*READING TEXT:*
I say all this while at the same time noting it took me 20 years to write my first book, and that it was rejected 42 times by mainstream publishers I sent it out to, (with the then required SASE, self addressed stamped envelope for return of once pristine manuscript…almost always returned with coffee cup stains, pages missing, wrinkled, unsendable-outable without hand re-typing the entire 600 pages all over again. Ay!) and when it was finally published, it was brought out by a mainstream publisher (now wrapped into Bertalsmann) who had already rejected that very manuscript twice in prior years.
Nonetheless, sometimes at night, and those of you who know me, know I am a night-writer, far far far into the night… I think we can hear the cadence of things, things that are true… and somewhat like stars that are always there but just dont show well during the day, there are some things that can be seen at night and not otherwise. I think we can know that we are here and whatever good we are seeking is also seeking us. It may very well happen in our lifetime that what we create and what others are seeking find complementary usefulness with one another at last, and something… a third thing… comes from that meeting of two. An author with a manuscript, a publisher waiting, hungry even, to publish. And the third thing that comes of it all, a meeting of essential strangers? A book for instance.
Not a rare occurance, being published. A real one that occurs regularly.
A lot of people ask me how to write a book, sometimes how to write a bestseller. I tell them there’s three ways, but fortunately no one any longer knows what they are. That it’s as much about attitude as anything else. In the end, teaching young and middle aged and elders to write, I say it is perhaps just one thing: You have to serve someone.

*THE DATA:*

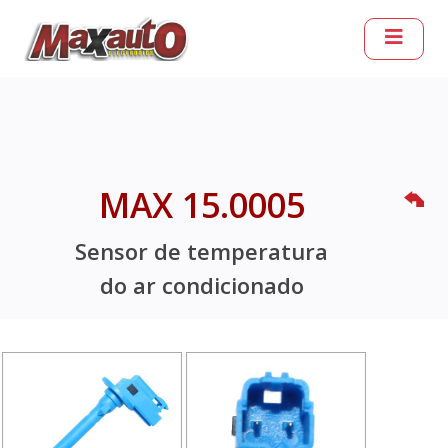
MAX 15.0005
Sensor de temperatura
do ar condicionado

*PROBLEM STATEMENT:*
State whether each of the following statements agrees with the passage on getting a first book published, answering yes or no and quoting the words of the passage that settle the matter. 1. The first book was rejected 42 times by mainstream publishers. 2. The publisher that finally brought out the book had never seen the manuscript before. 3. The writer does most of the writing in the early morning hours.

*RESPONSE BELOW:*
1. Yes: "it was rejected 42 times by mainstream publishers"
2. No: "who had already rejected that very manuscript twice in prior years"
3. No: "I am a night-writer, far far far into the night"